Speier spearheaded the "Me Too" bill to address and prevent sexual harassment in Congress. So far, several prominent lawmakers have since stepped down over allegations of sexual harassment and misconduct, including Democratic Sen. Al Franken. Also, more than a dozen women have accused Trump of sexual harassment. The president has denied the claims.
Aside from black garb, some members of the Congressional Black Caucus plan to wear red pins to honor the legacy of Recy Taylor, the black mother who was gang raped by six white men over 70 years ago. She never saw justice. In 2011, Alabama lawmakers passed a resolution apologizing to Taylor for the state's involvement in failing to prosecute her attackers.
Protest through fashion is not new.
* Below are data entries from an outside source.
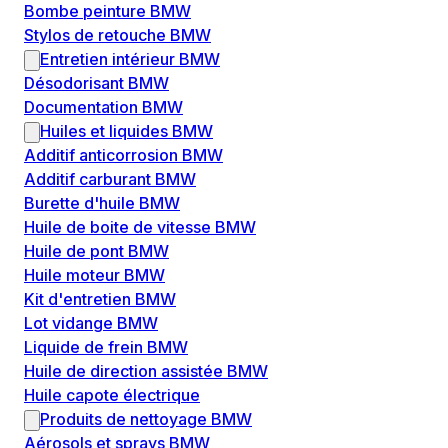
Bombe peinture BMW
Stylos de retouche BMW
Entretien intérieur BMW
Désodorisant BMW
Documentation BMW
Huiles et liquides BMW
Additif anticorrosion BMW
Additif carburant BMW
Burette d'huile BMW
Huile de boite de vitesse BMW
Huile de pont BMW
Huile moteur BMW
Kit d'entretien BMW
Lot vidange BMW
Liquide de frein BMW
Huile de direction assistée BMW
Huile capote électrique
Produits de nettoyage BMW
Aérosols et sprays BMW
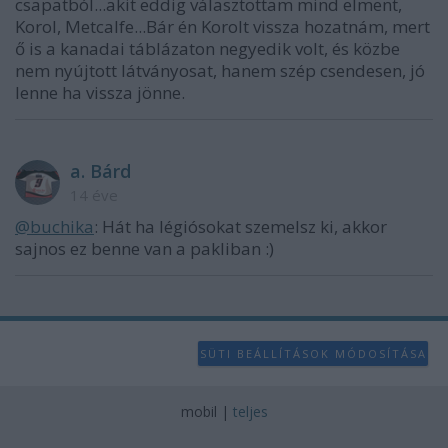
csapatból...akit eddig választottam mind elment,
Korol, Metcalfe...Bár én Korolt vissza hozatnám, mert
ő is a kanadai táblázaton negyedik volt, és közbe
nem nyújtott látványosat, hanem szép csendesen, jó
lenne ha vissza jönne.
a. Bárd
14 éve
@buchika
: Hát ha légiósokat szemelsz ki, akkor
sajnos ez benne van a pakliban :)
SÜTI BEÁLLÍTÁSOK MÓDOSÍTÁSA
mobil
|
teljes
Last year, the Democratic Women's Working Group wore white as a symbol for women's progress and the suffrage movement. But others are skeptical of protest fashion in general. Five members of Congress, including Maxine Waters and civil rights icon John Lewis, plan to skip the president's speech entirely. This comes after the president allegedly used a racial slur to describe African countries.
Rep. Maxine Waters (D-California) said: "What does he have to say that I have any interest in? I don't trust him. I don't appreciate him. And I won't waste my time sitting in that house listening to what he has to say."
Some lawmakers mentioned they will bring a guest from the #MeToo movement or from the Deferred Action for Childhood Arrivals program, or DACA. And the members of the Congressional Black Caucus said they plan to protest, but they have yet to decide how.
"We could go, we could go and walk out, we could go hold out a fist — or we could not go. So there is a million options that we can do," Congressional Black Caucus Chair Cedric Richmond said.
Whether it's wearing black, a red pin or skipping Trump's address altogether, all eyes will be on the 2018 State of the Union.